[Available data Boundary: Start]

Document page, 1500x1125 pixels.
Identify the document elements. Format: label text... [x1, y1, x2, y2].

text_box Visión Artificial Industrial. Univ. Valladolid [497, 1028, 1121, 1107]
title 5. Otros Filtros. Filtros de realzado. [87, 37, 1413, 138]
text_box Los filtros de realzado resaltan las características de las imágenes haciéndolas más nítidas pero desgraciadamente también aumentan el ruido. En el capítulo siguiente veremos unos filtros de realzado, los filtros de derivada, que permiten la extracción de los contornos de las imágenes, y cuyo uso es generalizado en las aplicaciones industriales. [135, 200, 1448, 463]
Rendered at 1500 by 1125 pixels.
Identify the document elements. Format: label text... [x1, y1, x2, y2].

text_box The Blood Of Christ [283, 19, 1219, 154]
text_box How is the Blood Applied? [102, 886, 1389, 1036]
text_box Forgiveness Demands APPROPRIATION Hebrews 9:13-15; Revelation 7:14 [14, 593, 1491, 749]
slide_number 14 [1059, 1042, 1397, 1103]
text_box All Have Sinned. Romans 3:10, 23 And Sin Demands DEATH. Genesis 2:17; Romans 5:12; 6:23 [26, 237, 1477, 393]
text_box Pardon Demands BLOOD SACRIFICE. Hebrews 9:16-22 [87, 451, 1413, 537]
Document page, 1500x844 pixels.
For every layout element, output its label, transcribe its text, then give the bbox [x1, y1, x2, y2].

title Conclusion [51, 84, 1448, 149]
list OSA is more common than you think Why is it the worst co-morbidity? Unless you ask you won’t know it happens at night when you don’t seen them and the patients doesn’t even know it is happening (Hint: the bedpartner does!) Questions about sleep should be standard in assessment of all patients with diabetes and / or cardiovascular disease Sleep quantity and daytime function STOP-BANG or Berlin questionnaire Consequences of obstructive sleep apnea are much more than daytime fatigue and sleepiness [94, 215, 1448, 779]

[Available data Boundary: End]

> [Requirement]:
Set apart and copy each line of the records that holds the word "page".

> [Result for this exercise]:
Document page, 1500x1125 pixels.
Document page, 1500x844 pixels.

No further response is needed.